For almost any artist, a serious, everlasting public fee from a large world company may seem to be nice information. The artist may anticipate massive budgets, large publicity, and a ribbon-cutting with the mayor and CEO.
Even Judy Chicago, an icon of feminist artwork who has had solo exhibitions at establishments from New York’s New Museum to San Francisco’s de Younger Museum and whose large piece The Dinner Get together (1974–79) is on everlasting view on the Brooklyn Museum, anticipated a “nice and historic undertaking,” writes the artist at Artnet News, when Google commissioned her to do a public art work as a part of the multimillion-dollar renovation of the Thompson Heart, a historic constructing in downtown Chicago, the artist’s house city and namesake. (An artwork seller gave the artist, born Judith Cohen, her nickname, and it caught.) The corporate touts the works of public art on its campuses, to not point out its large Google Arts & Culture undertaking, the place folks hungry for data can study museums and artwork historical past and even play video games designed by artists.

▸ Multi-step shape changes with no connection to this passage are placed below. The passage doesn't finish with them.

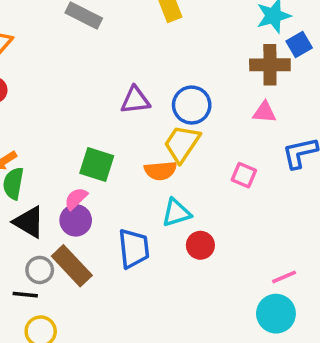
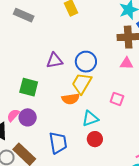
green square: (97, 165) -> (29, 87), moved
pink semicircle: (76, 199) -> (13, 115), moved
cyan triangle: (176, 213) -> (90, 118), moved
purple circle: (76, 220) -> (28, 117), moved

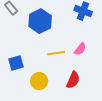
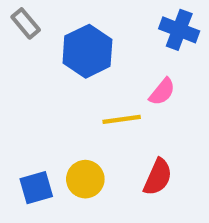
pink semicircle: (80, 49) -> (162, 92), moved
blue square: (16, 63) -> (36, 188), moved

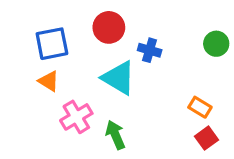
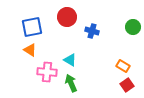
cyan triangle: (119, 78) -> (70, 60), moved, size x0.6
pink cross: (76, 117) -> (47, 72), turned 36

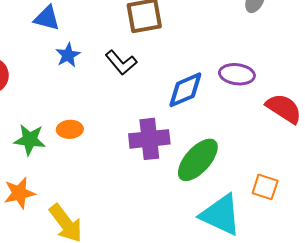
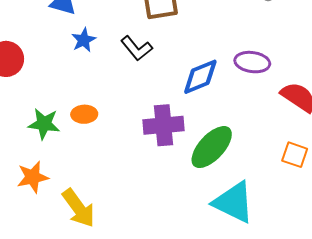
orange square: (265, 187) -> (295, 155), moved

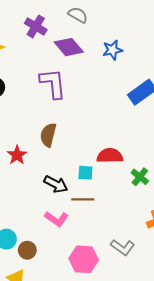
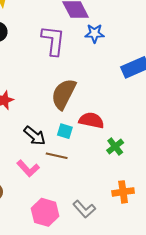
blue star: (112, 50) -> (95, 33), moved
brown semicircle: (48, 135) -> (64, 94), moved, size x1.4

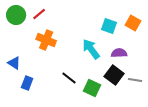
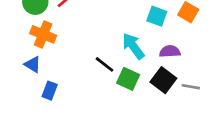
orange cross: (46, 40) -> (43, 34), moved
black line: (69, 78) -> (105, 64), moved
green square: (92, 88) -> (128, 79), moved

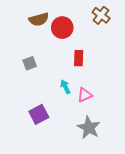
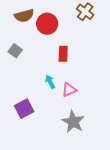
gray square: (30, 63) -> (15, 51), moved, turned -32

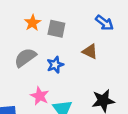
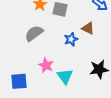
blue star: (55, 65) -> (71, 39), moved

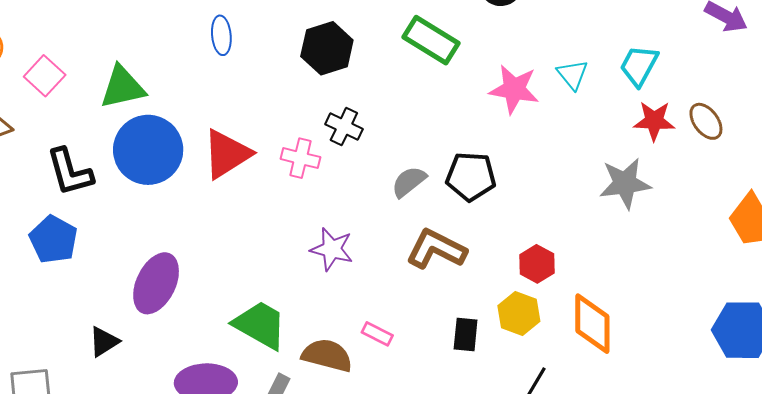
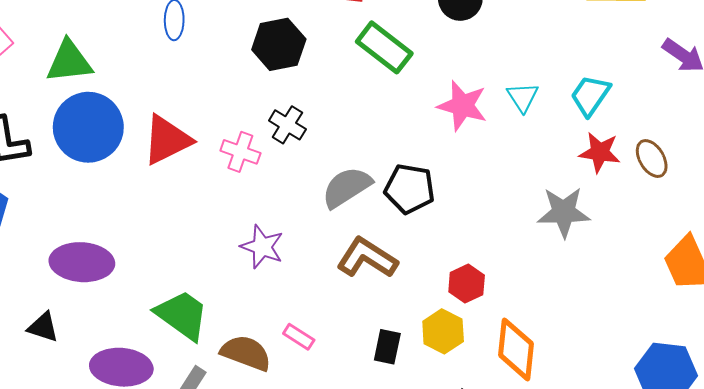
gray semicircle: (409, 182) -> (347, 187), size x1.4
purple ellipse: (156, 283) -> (82, 262), turned 62
black triangle: (104, 342) -> (43, 327), moved, turned 44

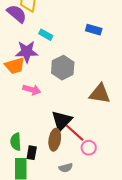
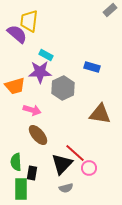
blue rectangle: (94, 30) -> (92, 67), moved
purple star: (27, 52) -> (40, 72), moved
black triangle: (62, 121) -> (62, 164), moved
brown ellipse: (55, 140) -> (38, 135), moved, turned -50

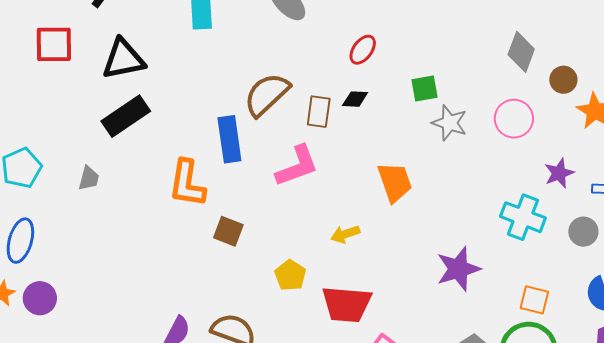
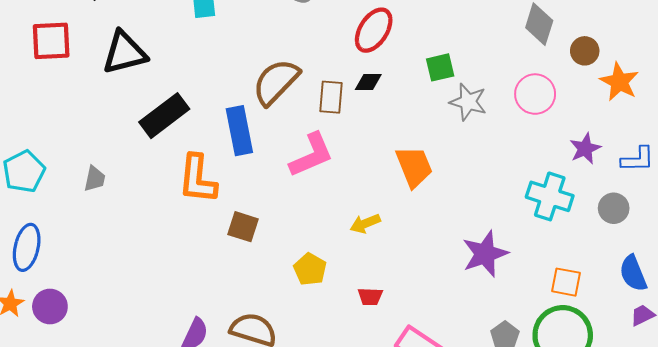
red ellipse: (363, 50) -> (374, 30), size x1.4
black rectangle: (126, 116) -> (164, 116), moved
red trapezoid: (347, 304) -> (370, 297), size x0.5

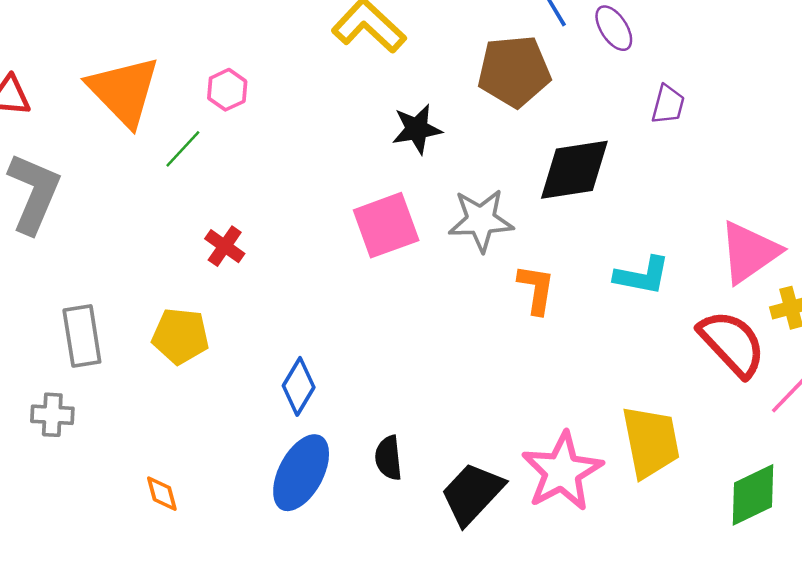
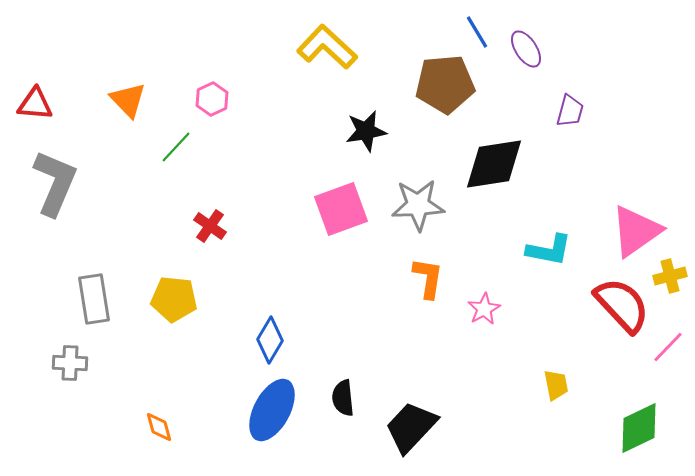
orange triangle: (124, 91) -> (128, 100), size x0.6
orange L-shape: (536, 289) -> (428, 278), moved
yellow trapezoid: (651, 442) -> (556, 385), size x0.5
pink star: (562, 471) -> (484, 309), moved, size x0.5

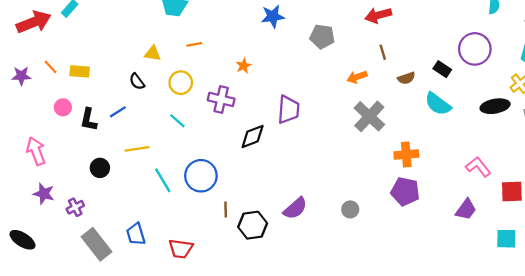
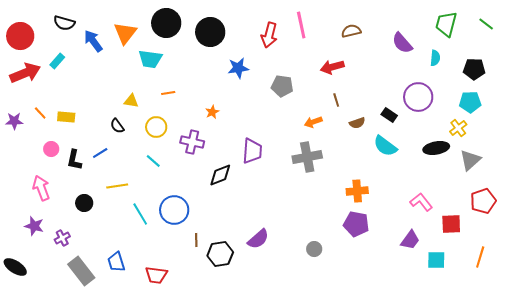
gray cross: (369, 116) -> (307, 157), moved, turned 36
pink arrow: (36, 151) -> (41, 188), moved
gray circle: (350, 209) -> (314, 249), moved
cyan square: (506, 239) -> (436, 260), moved

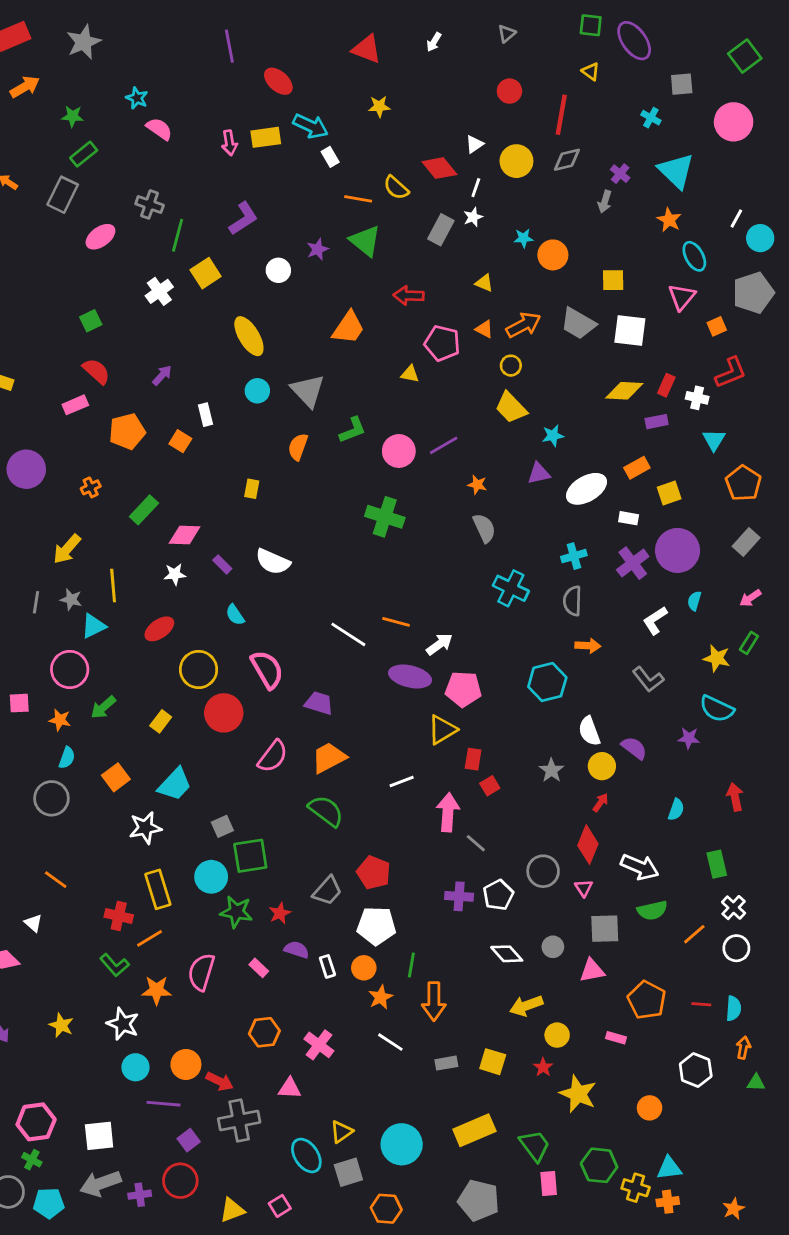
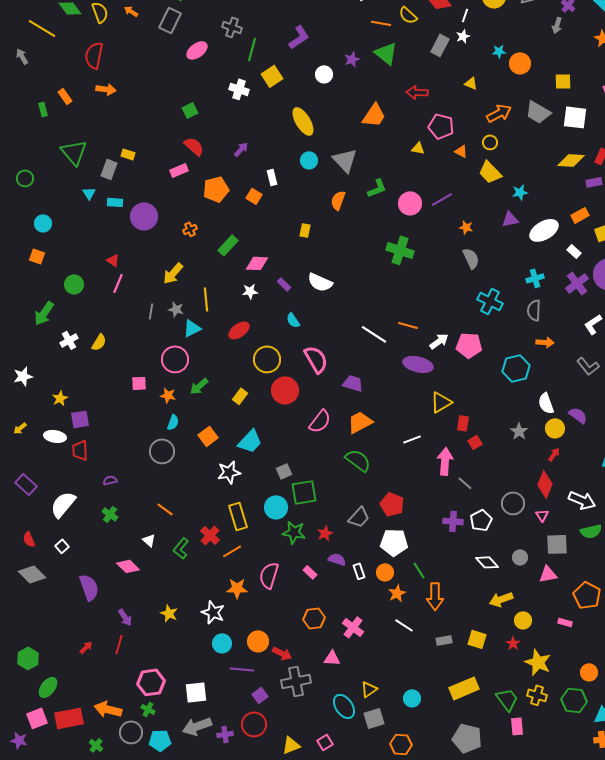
white cross: (159, 291) -> (239, 89), turned -36
orange triangle: (484, 329) -> (461, 151), moved
white rectangle: (629, 518) -> (574, 251), turned 32
pink pentagon: (463, 689) -> (469, 345), moved
red cross: (119, 916) -> (210, 535), turned 30
green L-shape: (114, 965) -> (181, 548), moved, turned 80
green line: (411, 965) -> (419, 570), turned -42
cyan circle: (402, 1144) -> (412, 698), size x0.6
green hexagon: (599, 1165) -> (574, 700), moved
yellow cross: (636, 1188) -> (537, 695), moved

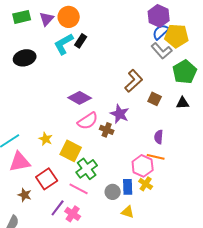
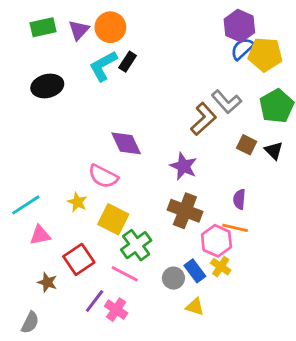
gray L-shape: (162, 51) -> (226, 102), moved
purple diamond: (80, 98) -> (126, 143), turned 35
brown square: (155, 99) -> (247, 145), moved
black triangle: (183, 103) -> (274, 150), turned 48
pink semicircle: (88, 121) -> (103, 176), moved, turned 60
brown cross: (107, 130) -> (185, 211), moved, size x1.6
pink triangle: (20, 162) -> (40, 235), size x0.7
blue rectangle: (128, 187) -> (195, 271), turned -35

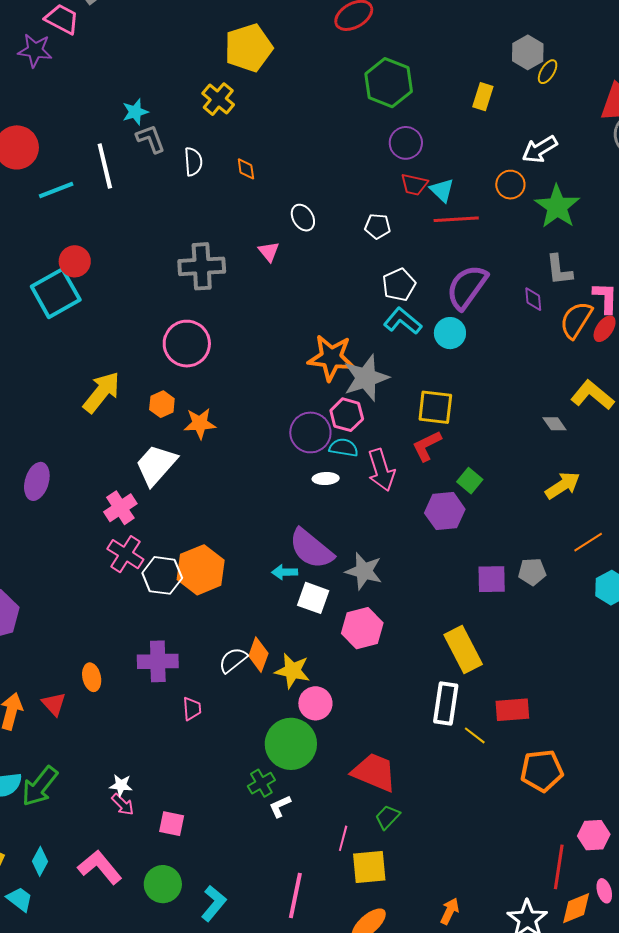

However, in accordance with the prolonged Artnet essay, issues didn’t go properly. “Desire a masterclass in how to not work with artists?” asks the headline, earlier than suggesting, “Ask Google.” The tech firm didn’t instantly reply to a request for touch upon Chicago’s accounting of her expertise.
Having had unhealthy experiences with public tasks earlier than, the artist solely reluctantly agreed to her seller’s suggestion that she suggest a undertaking incorporating one in every of her “By the Flower” photographs for a terrazzo ground in addition to a 17-story glass elevator shaft within the Thompson Heart. In fall of 2025, she realized the undertaking was authorised; she would work on it along with her husband, Donald Woodman, a photographer with a background in structure. The goal date for finishing the undertaking was the top of 2027. Photographs printed by Artnet present a powerful atrium area in addition to architectural drawings, colour mixing assessments, and digital renderings of the design.
The issues appear to have began straight away. The artist writes that she and Woodman instantly needed to journey to Chicago on their very own dime, within the absence of a signed contract or any fee, for a gathering requested by Google—an organization with a present market capitalization of about $3.9 trillion.

The James R. Thompson Heart in Chicago’s Loop on Dec. 15, 2021.
Armando L. Sanchez/Chicago Tribune/Tribune Information Service by way of Getty Photographs
A terrazzo ground, the topic of a lot dialogue, needed to be completed first, however the artist says they hadn’t been given the promised architectural drawings or exact dimensions. Terrazzo flooring wouldn’t simply lend itself to the gradient hues of her “By the Flower” works. Woodman and Chicago put in weeks of labor recreating a gradient coloration of flower petals; challenges stemming from the colour matching even at one level necessitated “an entire rethinking of the design.”
Then there was the 17-story glass elevator shaft, which was to be “probably the most distinguished visible characteristic of the constructing’s inside,” she writes, and was to be lined in vinyl printed along with her design. Among the many main issues there? There have been, once more, no correct drawings of the wall. “Presumably,” she says, there hadn’t been assessments to see what printed vinyl would appear to be at that scale, or if utilizing it was even “technically possible” due to numerous openings within the wall.
At one level, Chicago writes in her Artnet piece, “Google positioned a moratorium on any direct communication between us and the staff in Chicago.” That meant all communication needed to undergo Grey Space, a agency that manages Google’s artwork tasks, slowing issues down significantly.
A proposed contract didn’t even emerge till mid-November, and when it did, it “drastically restricted” the artist’s inventive management, leading to prolonged back-and-forth between legal professionals for Chicago and for Google; the corporate exploited the absence of a contract, Chicago claims, as an excuse for “all the pieces they did or didn’t do.”
Thorny contract negotiations had been nonetheless in progress, she writes, when Grey Space knowledgeable her that the undertaking supervisor had dominated that the rosette within the ground be made so small as to seem a mere ornament, which was, writes Chicago, “utterly unacceptable.”
Someplace round this level, regardless of months of labor and sleepless nights in addition to journey and authorized bills, Chicago opted to bail out.